** To do **
Count the lines in the entries below that contain the word "dialogue". Reply with the number only.

<<<<

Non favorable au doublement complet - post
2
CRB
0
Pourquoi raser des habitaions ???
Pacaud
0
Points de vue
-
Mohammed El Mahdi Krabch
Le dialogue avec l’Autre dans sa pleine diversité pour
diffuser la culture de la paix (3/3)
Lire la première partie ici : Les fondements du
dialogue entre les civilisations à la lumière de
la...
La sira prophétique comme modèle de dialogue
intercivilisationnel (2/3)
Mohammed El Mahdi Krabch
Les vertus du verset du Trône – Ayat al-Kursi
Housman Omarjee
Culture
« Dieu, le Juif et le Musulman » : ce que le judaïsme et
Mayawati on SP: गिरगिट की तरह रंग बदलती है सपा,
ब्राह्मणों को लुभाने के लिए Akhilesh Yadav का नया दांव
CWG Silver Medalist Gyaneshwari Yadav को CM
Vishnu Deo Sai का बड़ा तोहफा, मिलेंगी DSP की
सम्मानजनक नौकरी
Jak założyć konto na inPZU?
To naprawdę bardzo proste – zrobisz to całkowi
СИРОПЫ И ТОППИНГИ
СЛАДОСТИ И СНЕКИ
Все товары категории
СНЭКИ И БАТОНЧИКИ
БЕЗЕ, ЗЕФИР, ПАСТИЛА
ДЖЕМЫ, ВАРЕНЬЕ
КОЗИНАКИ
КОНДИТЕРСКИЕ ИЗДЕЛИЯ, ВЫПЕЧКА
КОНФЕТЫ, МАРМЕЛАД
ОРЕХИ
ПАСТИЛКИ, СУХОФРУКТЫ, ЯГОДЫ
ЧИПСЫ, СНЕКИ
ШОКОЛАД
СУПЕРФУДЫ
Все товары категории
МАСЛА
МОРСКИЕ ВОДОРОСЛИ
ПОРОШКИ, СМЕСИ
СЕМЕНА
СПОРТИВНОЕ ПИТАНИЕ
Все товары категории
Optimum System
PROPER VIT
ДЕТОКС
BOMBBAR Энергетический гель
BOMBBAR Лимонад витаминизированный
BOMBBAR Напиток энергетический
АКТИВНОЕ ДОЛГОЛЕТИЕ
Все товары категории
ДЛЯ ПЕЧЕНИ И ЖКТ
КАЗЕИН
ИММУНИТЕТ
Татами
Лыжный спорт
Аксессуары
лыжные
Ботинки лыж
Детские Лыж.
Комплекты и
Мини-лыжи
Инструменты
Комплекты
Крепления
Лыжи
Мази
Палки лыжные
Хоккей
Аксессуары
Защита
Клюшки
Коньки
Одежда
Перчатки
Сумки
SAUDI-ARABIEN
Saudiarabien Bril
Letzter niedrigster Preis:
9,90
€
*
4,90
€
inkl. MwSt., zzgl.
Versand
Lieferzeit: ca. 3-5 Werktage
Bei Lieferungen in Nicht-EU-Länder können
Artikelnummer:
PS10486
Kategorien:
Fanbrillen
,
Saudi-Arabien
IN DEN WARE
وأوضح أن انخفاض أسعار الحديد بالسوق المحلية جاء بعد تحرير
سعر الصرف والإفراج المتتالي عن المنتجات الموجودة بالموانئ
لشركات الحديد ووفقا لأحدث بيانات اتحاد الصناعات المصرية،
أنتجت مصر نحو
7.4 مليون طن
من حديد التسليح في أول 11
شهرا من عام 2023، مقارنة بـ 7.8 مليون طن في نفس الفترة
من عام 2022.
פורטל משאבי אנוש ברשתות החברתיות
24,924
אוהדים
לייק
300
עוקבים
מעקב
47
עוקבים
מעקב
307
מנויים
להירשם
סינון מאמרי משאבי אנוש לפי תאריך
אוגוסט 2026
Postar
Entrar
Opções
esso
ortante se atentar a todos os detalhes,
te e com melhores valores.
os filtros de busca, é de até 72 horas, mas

>>>>

** Solution for this exercise **
3